Politicopia: Participatory Legislation


Steve Urquhart is the Rules Chairman of the Utah House of Representative. Before I worked in the Governor's office, I had no idea what that meant. It's a very powerful position because the Rules Committee essentially decides what bills make it to the floor and can be voted on. In other words, they're the gatekeepers who decide what legislation gets to a vote.

Rep. Urquhart is also one of the Utah politicians most committed to transparency in Government. He was one of the first politician bloggers in Utah or anywhere. Now, he's taken a big step toward making the legislative process more open and accessible: Politicopia. In his words:

For me, the beauty of the Internet is its ability to cut out the middleman. Though the Internet has moved sellers and consumers closer together, its strides in politics haven't yet been so grand. In politics, intermediaries -- like special interest groups, bureaucrats, and the media -- heavily filter information between people and their elected officials.

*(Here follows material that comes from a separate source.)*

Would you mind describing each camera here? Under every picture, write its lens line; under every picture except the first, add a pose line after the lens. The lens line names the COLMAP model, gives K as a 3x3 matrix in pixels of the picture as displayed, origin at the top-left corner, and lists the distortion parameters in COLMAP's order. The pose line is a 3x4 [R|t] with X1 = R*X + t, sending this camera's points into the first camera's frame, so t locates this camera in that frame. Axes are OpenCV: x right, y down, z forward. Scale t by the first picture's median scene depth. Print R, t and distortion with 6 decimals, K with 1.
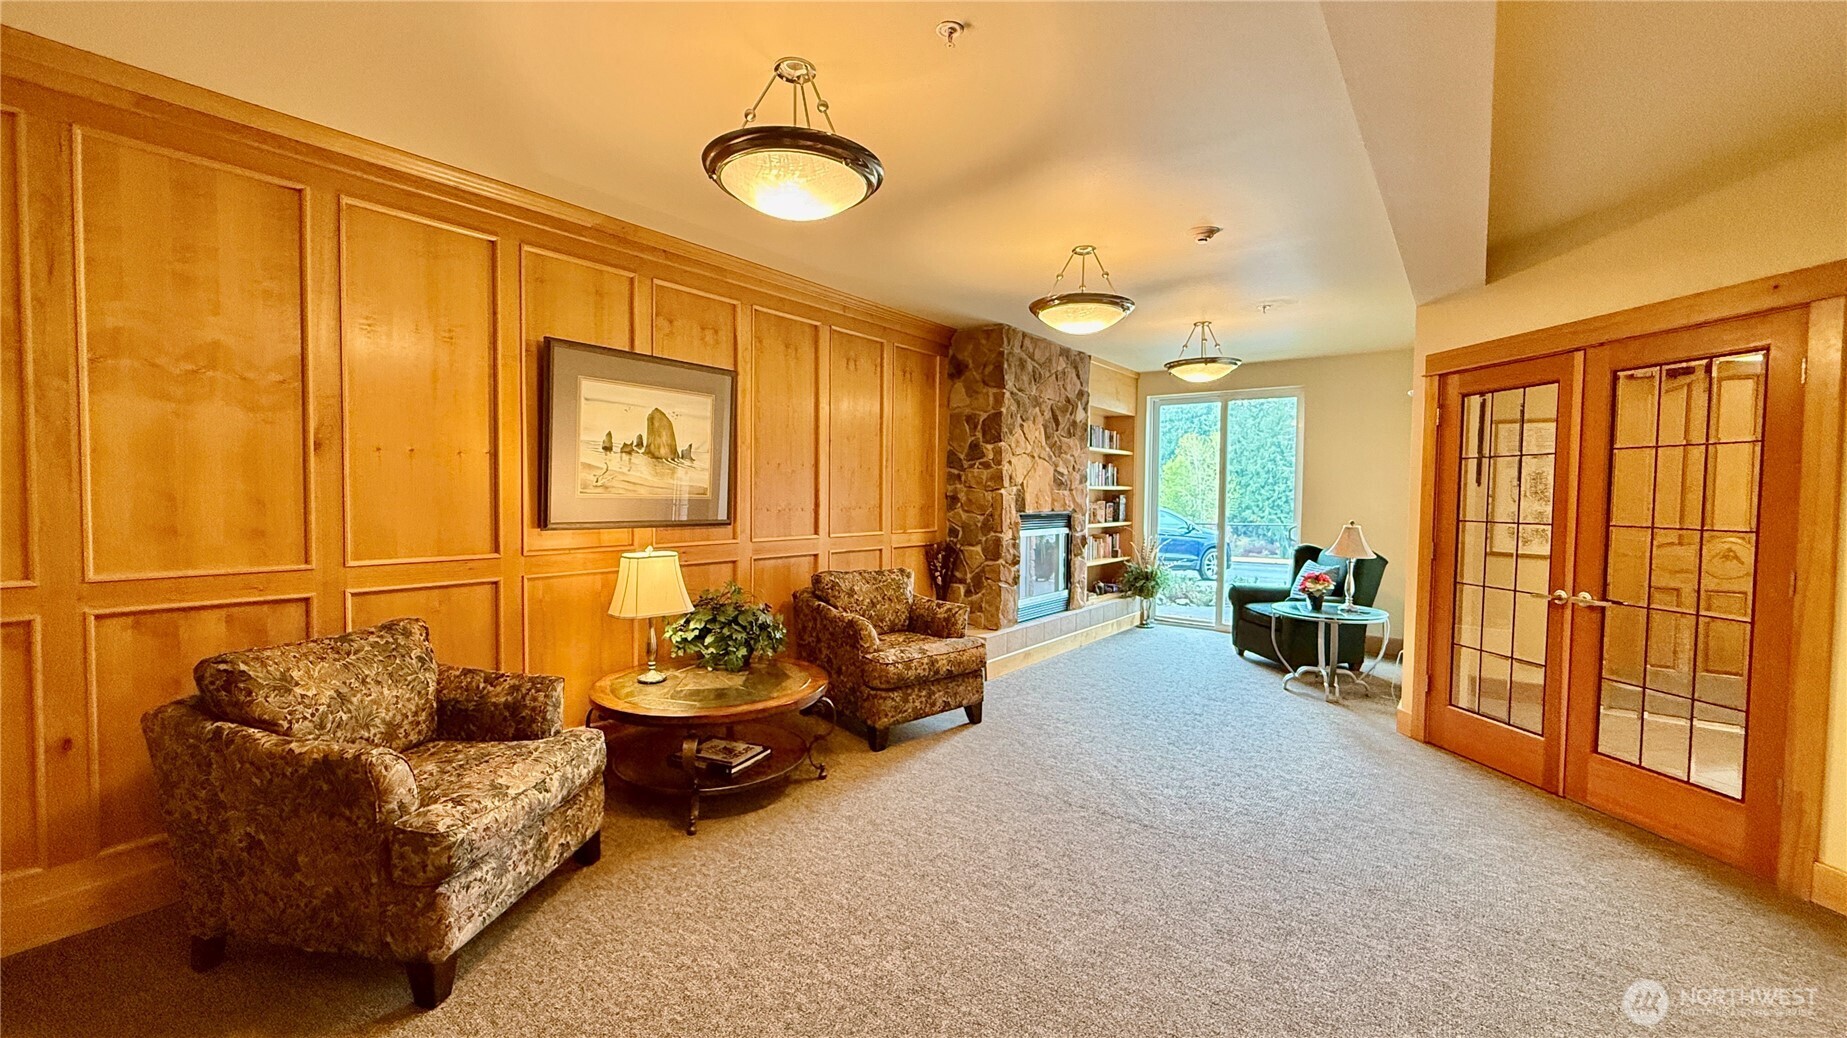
lens RADIAL K [[727.9, 0, 923.5], [0, 727.9, 519.0], [0, 0, 1]] dist [-0.000197, -0.000048]
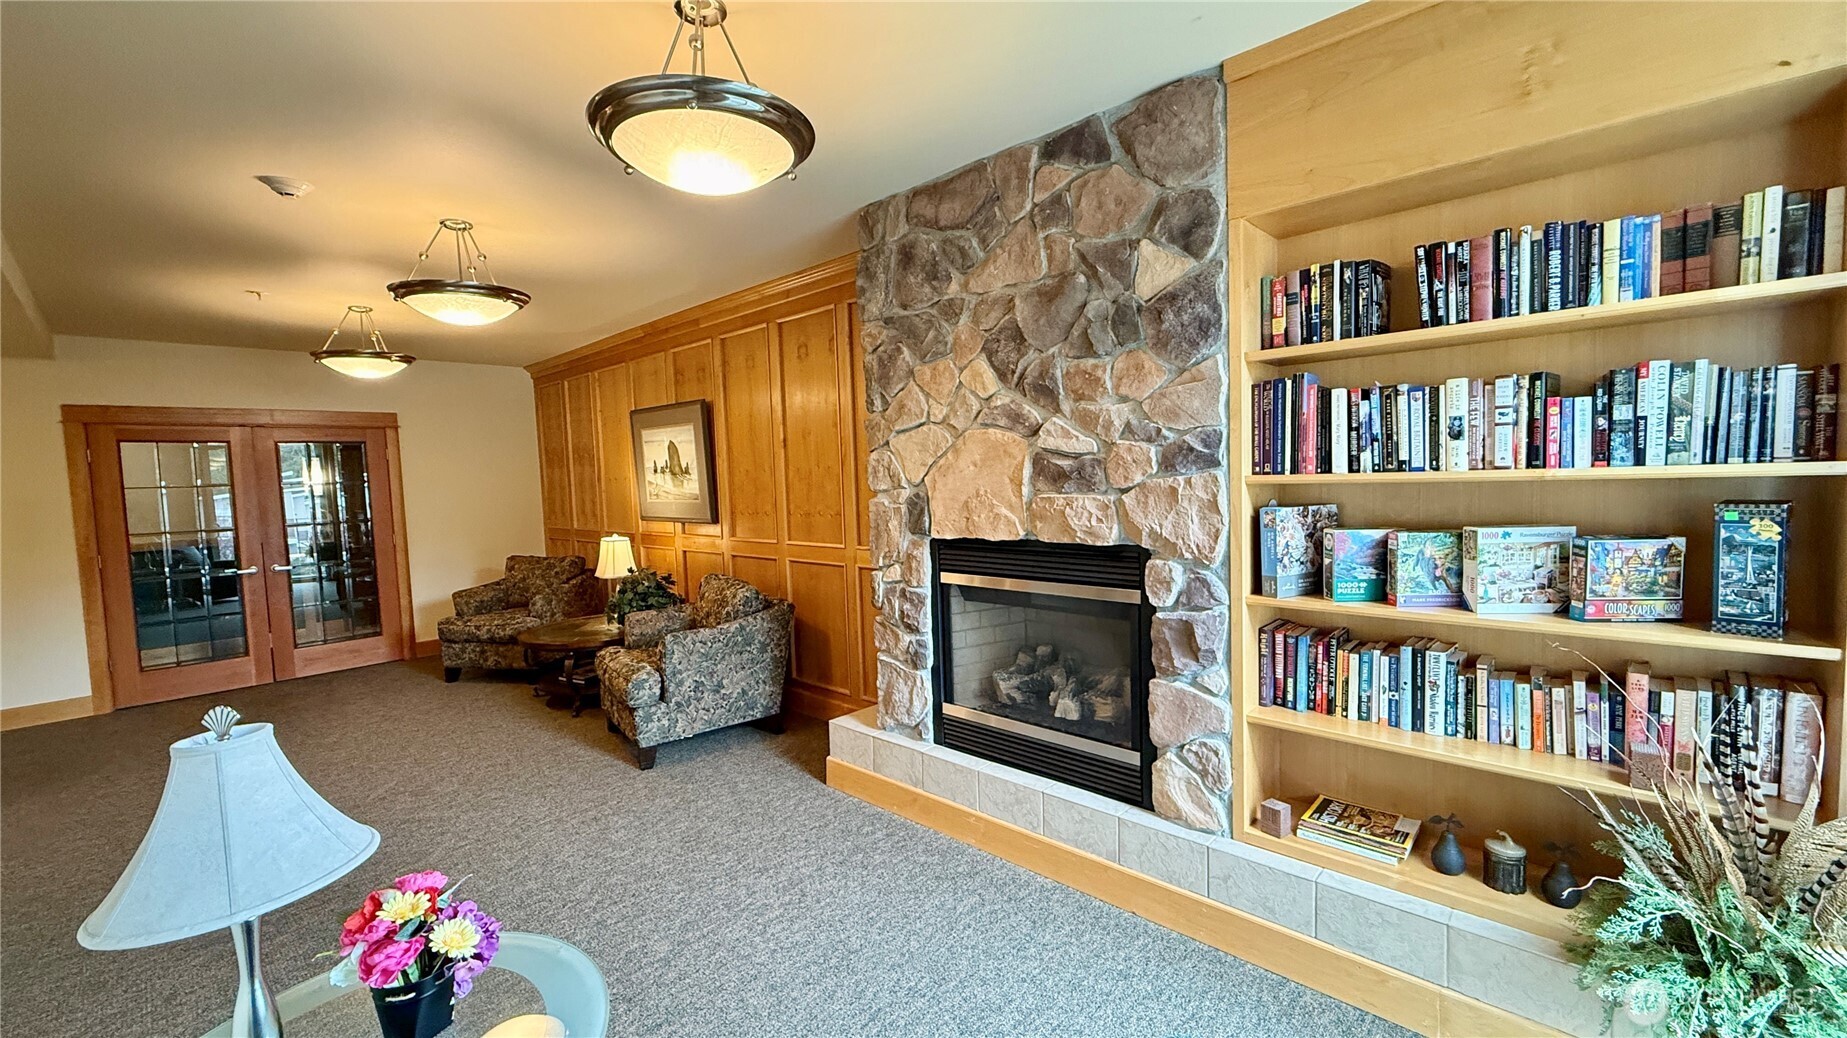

In an effort to give people a more direct handle on the issues pending before the Utah Legislature (and to give elected officials a better read on what the public wants), some friends and I started Politicopia. Check it out, participate in the dialogue, and help move your government where you want it to go.
From Steve Urquhart
Referenced Mon Jan 22 2007 10:44:41 GMT-0700 (MST)

I like this idea for a couple of reasons:

  • Rather than letting the "experts" tell us about bills, we can discuss them directly. Blogs do that as well, but in a more distributed way.
  • Rather than a general political debate, the site encourages debate about specific bills. That's important because it focuses the discussion.

I think this is a huge event. For the first time I can imagine, the Rules Committee is saying "tell us what you think" and giving you the tool to do it. Take a minute and go to Politicopia and comment on a bill that's already there, or, if the bill you care about isn't there, add it.